▸ What to work on: Exact copies of all the records are to be output.

▸ Data:
-=-=-
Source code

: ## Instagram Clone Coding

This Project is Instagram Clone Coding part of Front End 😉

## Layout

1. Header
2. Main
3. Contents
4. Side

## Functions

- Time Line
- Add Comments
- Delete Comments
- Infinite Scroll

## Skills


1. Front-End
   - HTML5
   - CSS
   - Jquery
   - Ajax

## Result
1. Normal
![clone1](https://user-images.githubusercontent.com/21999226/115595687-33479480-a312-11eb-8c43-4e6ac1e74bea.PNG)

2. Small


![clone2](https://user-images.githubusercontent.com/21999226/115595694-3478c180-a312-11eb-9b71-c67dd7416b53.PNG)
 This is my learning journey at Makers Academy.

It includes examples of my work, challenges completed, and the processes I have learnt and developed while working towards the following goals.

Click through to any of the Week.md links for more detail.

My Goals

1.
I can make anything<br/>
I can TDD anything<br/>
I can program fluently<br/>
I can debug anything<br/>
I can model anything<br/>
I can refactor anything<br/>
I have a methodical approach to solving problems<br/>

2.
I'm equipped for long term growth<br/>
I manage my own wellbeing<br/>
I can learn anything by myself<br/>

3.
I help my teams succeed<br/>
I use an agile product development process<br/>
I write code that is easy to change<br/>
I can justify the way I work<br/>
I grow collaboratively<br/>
-=-=-
▸ Answer for the task:
Source code

: ## Instagram Clone Coding

This Project is Instagram Clone Coding part of Front End 😉

## Layout

1. Header
2. Main
3. Contents
4. Side

## Functions

- Time Line
- Add Comments
- Delete Comments
- Infinite Scroll

## Skills


1. Front-End
   - HTML5
   - CSS
   - Jquery
   - Ajax

## Result
1. Normal
![clone1](https://user-images.githubusercontent.com/21999226/115595687-33479480-a312-11eb-8c43-4e6ac1e74bea.PNG)

2. Small


![clone2](https://user-images.githubusercontent.com/21999226/115595694-3478c180-a312-11eb-9b71-c67dd7416b53.PNG)
 This is my learning journey at Makers Academy.

It includes examples of my work, challenges completed, and the processes I have learnt and developed while working towards the following goals.

Click through to any of the Week.md links for more detail.

My Goals

1.
I can make anything<br/>
I can TDD anything<br/>
I can program fluently<br/>
I can debug anything<br/>
I can model anything<br/>
I can refactor anything<br/>
I have a methodical approach to solving problems<br/>

2.
I'm equipped for long term growth<br/>
I manage my own wellbeing<br/>
I can learn anything by myself<br/>

3.
I help my teams succeed<br/>
I use an agile product development process<br/>
I write code that is easy to change<br/>
I can justify the way I work<br/>
I grow collaboratively<br/>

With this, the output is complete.